Con todo cuidado para no despertarla, se bajó de la cama y, desnudo, se dirigió al hogar, con la piel erizada por el frío. Notó claramente la diferencia cuando salió de una alfombra y pisó la piedra fría, y luego la otra alfombra. La sensación de la gruesa lana bajo sus pies le despertaron seductores recuerdos de la noche anterior.

Bastó un poco de aire con el pequeño fuelle que colgaba al lado de la chimenea para despertar a la vida las brasas todavía calientes; el fuego prendió rápidamente en la leña seca, y chisporrotearon brillantes llamas en el aire frío que circulaba por la habitación. Darien se estremeció y se levantó.

Cuando se volvió, vio a Serena de costado, con la cabeza apoyada en una mano y las mantas subidas hasta cubrirle los pechos. Lo estaba observando con los ojos adormilados de una mujer satisfecha. Vio la pequeña marca roja en el cuello donde le succionó y mordisqueó, y recordó los arañazos que ella le hiciera con las uñas en su éxtasis.

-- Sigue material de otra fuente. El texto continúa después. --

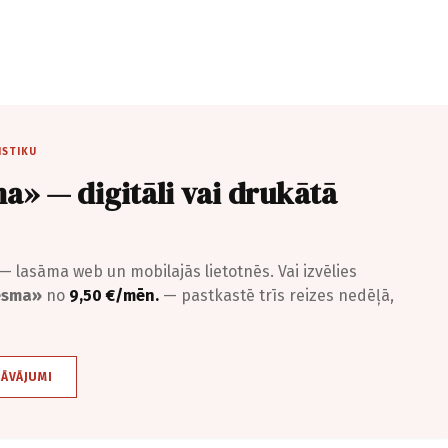
ISTIKU
a» — digitāli vai drukātā
— lasāma web un mobilajās lietotnēs. Vai izvēlies
iesma»
no
9,50 €/mēn.
— pastkastē trīs reizes nedēļā,
DĀVĀJUMI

Su pelo estaba desparramado sobre las desordenadas mantas como los flecos de seda de un estandarte conquistado en el campo de batalla.

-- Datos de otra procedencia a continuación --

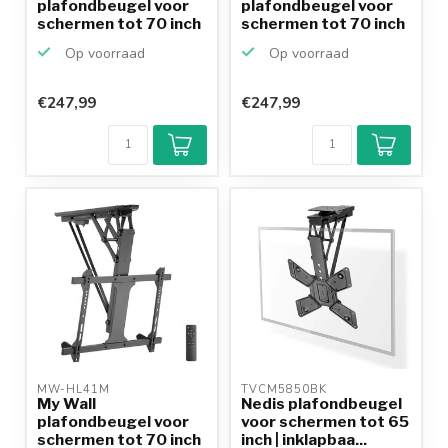
plafondbeugel voor
plafondbeugel voor
schermen tot 70 inch
schermen tot 70 inch
/ inklapb...
/ inklapb...
Op voorraad
Op voorraad
€247,99
€247,99
MW-HL41M 
TVCM5850BK 
My Wall
Nedis plafondbeugel
plafondbeugel voor
voor schermen tot 65
schermen tot 70 inch
inch | inklapbaa...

Se le calentó la sangre y se le levantó la polla, pese al frío.

Ella curvó la boca en una leve sonrisa.

-¿Un fuego? -preguntó, y le temblaron los labios en su esfuerzo por no reírse-. Es cierto entonces lo que dicen. Que la vida en Londres es más muelle que en cualquier otra parte.

Él corrió a meterse bajo las mantas.

-¿Eso es lo que dicen?

Ella chilló cuando le rozó la pierna con los dedos de los pies, pero de todos modos se le acercó.

-Eso es lo que dicen. Y que en todas las calles hay oro y plata para quien quiera coger.

-Lo del oro y la plata es una fantasía, señora, y os aseguro que no todo es muelle.

Ella agrandó los ojos y se acercó otro poco más; su boca se curvó en una sonrisita presumida.

-Y parece que por aquí hay otros fuegos encendidos, aparte de ese del hogar.

Él se incorporó un poco, apoyándose en el codo, y se le acercó más hasta presionarle el costado con el abdomen, saboreando su calor.

-Pues sí, y a vos, señora, y no me equivoco, os gusta el calor.

Ella se apretó contra él hasta rozarle el pecho con sus pechos. Darien sintió una opresión en el escroto y se le endurecieron las tetillas.

-Encuentro que me sienta bien -dijo ella, tranquilamente, bajando la mano por su costado y cadera en una caricia.

Él no pudo disimular el placer que lo recorrió todo entero. Le ardía la piel donde ella tocaba. Cambió de posición hasta dejar sus piernas entrelazadas con las de ella. Con la mano libre le cogió una guedeja suelta que le caía por la mejilla, se la metió tras la oreja y pasó el dedo a todo lo largo, bajando por su garganta y pecho, siguiendo con la vista el camino recorrido por su dedo. Serena hizo una inspiración entrecortada y retuvo el aliento.